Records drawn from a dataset
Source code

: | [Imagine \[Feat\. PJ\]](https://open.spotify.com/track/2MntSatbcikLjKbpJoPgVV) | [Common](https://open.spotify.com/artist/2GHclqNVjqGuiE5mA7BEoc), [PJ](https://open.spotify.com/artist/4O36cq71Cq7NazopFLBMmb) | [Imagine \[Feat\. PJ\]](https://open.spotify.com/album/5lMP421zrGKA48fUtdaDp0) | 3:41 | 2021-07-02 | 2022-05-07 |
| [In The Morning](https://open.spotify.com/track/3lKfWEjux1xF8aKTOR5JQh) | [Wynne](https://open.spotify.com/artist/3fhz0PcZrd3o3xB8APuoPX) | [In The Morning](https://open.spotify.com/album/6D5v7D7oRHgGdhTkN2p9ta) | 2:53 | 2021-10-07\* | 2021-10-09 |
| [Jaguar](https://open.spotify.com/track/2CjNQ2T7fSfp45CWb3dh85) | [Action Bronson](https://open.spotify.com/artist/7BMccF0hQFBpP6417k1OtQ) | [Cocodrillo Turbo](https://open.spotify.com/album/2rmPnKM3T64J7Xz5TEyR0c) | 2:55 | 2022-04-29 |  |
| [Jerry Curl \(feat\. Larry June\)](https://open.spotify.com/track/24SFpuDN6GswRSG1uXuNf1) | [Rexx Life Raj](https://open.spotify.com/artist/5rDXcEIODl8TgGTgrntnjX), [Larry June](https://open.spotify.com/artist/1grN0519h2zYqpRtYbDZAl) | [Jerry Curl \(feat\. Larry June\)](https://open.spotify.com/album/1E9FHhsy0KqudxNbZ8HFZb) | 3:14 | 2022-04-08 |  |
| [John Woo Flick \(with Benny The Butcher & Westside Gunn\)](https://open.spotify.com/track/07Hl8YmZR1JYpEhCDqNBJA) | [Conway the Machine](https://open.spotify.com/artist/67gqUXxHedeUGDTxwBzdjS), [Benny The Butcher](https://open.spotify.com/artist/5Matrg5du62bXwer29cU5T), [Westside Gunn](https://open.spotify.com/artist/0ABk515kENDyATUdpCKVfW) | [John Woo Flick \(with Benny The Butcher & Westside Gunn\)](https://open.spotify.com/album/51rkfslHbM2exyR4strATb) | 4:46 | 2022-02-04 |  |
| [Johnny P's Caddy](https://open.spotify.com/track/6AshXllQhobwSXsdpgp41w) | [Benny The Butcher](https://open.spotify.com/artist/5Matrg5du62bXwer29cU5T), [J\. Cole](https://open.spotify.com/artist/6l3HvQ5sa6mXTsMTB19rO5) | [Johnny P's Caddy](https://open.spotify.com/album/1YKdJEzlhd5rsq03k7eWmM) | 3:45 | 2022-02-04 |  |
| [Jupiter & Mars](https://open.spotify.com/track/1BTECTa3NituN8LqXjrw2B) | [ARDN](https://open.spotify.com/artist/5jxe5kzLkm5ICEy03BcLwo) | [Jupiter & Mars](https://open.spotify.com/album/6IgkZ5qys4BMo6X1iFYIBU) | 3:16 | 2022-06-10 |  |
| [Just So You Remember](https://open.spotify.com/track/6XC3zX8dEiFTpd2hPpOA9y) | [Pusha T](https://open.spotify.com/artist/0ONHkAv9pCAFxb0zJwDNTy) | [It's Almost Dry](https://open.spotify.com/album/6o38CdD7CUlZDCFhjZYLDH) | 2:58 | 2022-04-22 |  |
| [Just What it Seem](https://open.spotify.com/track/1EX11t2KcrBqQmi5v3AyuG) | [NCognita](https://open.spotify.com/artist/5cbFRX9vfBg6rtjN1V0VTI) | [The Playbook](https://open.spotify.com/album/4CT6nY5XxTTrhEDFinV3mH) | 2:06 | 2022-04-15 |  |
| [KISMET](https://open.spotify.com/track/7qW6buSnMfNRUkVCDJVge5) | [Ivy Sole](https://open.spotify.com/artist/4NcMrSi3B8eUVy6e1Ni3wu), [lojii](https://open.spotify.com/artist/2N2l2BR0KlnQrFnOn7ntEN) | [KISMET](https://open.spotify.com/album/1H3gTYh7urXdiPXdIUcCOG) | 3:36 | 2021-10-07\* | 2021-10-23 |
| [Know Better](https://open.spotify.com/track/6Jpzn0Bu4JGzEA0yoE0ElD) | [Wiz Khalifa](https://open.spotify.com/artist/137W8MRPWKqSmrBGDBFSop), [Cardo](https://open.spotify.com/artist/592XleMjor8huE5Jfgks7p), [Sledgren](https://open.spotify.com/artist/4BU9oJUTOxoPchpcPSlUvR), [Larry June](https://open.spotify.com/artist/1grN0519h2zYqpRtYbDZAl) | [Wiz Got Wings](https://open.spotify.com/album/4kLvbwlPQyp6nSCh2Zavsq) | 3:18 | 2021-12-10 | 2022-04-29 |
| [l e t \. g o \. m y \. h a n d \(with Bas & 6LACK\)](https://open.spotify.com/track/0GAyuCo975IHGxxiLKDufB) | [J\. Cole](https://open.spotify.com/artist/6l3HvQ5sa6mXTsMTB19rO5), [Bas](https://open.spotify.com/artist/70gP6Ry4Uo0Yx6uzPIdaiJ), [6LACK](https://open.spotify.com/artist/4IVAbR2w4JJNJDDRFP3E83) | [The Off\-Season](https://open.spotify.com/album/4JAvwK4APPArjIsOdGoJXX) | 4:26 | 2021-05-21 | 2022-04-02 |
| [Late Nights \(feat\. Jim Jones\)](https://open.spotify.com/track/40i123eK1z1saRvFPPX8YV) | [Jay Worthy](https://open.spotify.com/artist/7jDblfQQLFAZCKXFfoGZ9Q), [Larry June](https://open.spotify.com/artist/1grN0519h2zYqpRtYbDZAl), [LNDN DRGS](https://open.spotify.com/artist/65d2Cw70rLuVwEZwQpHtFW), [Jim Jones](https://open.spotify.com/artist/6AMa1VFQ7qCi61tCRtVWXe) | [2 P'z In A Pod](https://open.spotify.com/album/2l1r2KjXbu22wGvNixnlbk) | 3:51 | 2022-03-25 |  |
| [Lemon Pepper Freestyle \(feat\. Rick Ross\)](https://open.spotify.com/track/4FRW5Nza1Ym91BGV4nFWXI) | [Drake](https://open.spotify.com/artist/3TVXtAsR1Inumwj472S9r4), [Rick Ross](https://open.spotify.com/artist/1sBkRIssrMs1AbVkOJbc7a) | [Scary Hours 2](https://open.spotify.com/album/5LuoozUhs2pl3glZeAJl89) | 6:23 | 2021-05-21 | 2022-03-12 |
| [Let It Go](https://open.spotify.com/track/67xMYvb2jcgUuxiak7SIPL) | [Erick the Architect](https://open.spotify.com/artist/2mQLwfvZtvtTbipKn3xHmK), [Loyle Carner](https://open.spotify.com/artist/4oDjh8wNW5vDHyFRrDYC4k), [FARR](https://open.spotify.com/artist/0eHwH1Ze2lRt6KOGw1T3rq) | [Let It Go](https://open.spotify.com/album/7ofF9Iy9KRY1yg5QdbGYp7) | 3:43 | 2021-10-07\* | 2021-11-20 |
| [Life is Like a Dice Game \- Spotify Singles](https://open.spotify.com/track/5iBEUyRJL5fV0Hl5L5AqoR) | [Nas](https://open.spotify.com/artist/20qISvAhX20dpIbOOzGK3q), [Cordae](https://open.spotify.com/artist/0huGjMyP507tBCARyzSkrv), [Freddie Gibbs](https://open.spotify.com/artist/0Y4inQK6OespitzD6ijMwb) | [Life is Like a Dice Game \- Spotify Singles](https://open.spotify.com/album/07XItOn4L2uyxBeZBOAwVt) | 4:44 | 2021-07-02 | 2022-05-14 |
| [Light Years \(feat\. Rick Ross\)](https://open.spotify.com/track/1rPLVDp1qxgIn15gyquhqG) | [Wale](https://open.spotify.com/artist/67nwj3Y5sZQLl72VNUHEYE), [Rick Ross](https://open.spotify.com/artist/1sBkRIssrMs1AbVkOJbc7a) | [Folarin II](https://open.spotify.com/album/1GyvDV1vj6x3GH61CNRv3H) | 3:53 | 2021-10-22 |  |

- [Problem to work on] Restate, please, word for word the span of records running from the first line to the line bearing "2021-07-02 | 2022-05-07 |", both included, and nothing outside it.

- [Answer section]
Source code

: | [Imagine \[Feat\. PJ\]](https://open.spotify.com/track/2MntSatbcikLjKbpJoPgVV) | [Common](https://open.spotify.com/artist/2GHclqNVjqGuiE5mA7BEoc), [PJ](https://open.spotify.com/artist/4O36cq71Cq7NazopFLBMmb) | [Imagine \[Feat\. PJ\]](https://open.spotify.com/album/5lMP421zrGKA48fUtdaDp0) | 3:41 | 2021-07-02 | 2022-05-07 |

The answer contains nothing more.